(Saved entries)

>>>>

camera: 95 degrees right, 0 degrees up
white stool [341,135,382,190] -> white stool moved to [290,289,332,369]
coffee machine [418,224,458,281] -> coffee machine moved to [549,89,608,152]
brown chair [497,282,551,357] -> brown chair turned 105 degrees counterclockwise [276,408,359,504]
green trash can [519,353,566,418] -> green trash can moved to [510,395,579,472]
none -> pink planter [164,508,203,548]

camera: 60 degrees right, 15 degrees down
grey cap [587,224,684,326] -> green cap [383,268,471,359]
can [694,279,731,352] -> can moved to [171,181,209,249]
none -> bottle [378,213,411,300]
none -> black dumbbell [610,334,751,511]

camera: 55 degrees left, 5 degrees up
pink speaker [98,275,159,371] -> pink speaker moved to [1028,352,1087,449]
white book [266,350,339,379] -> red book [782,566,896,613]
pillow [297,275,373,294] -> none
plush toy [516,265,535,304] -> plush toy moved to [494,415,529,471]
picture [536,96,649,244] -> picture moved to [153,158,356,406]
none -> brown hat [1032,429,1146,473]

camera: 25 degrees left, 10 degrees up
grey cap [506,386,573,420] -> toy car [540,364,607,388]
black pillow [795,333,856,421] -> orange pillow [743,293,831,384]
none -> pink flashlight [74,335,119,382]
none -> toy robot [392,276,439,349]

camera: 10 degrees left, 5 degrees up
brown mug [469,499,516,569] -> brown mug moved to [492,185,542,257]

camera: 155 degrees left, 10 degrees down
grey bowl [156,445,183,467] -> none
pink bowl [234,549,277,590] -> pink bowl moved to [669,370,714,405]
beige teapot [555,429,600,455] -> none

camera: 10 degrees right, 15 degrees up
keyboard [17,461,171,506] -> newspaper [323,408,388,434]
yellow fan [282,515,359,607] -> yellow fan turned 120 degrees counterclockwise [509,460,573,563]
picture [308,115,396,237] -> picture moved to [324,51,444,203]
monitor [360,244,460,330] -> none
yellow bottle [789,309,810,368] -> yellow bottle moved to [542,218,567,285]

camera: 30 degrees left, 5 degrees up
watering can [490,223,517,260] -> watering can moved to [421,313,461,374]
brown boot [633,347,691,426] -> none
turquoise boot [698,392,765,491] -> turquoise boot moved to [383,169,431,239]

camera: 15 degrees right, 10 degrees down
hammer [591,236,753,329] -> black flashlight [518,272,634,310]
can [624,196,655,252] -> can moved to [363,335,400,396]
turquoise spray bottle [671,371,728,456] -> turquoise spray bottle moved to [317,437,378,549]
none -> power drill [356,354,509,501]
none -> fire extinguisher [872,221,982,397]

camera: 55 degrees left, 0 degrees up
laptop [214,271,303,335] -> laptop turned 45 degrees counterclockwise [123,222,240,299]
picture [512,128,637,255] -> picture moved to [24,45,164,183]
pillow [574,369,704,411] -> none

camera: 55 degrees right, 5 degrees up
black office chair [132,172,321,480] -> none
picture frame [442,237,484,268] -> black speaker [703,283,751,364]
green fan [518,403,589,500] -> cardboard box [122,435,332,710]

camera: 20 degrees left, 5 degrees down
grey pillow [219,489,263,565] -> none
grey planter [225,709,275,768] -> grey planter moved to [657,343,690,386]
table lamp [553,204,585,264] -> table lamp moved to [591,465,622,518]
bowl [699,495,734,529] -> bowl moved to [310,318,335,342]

<<<<

• _WHAT IS REQUIRED_
Please copy every line from the entries that includes the word "counterclockwise".

• _COMPLETED EXERCISE_
brown chair [497,282,551,357] -> brown chair turned 105 degrees counterclockwise [276,408,359,504]
yellow fan [282,515,359,607] -> yellow fan turned 120 degrees counterclockwise [509,460,573,563]
laptop [214,271,303,335] -> laptop turned 45 degrees counterclockwise [123,222,240,299]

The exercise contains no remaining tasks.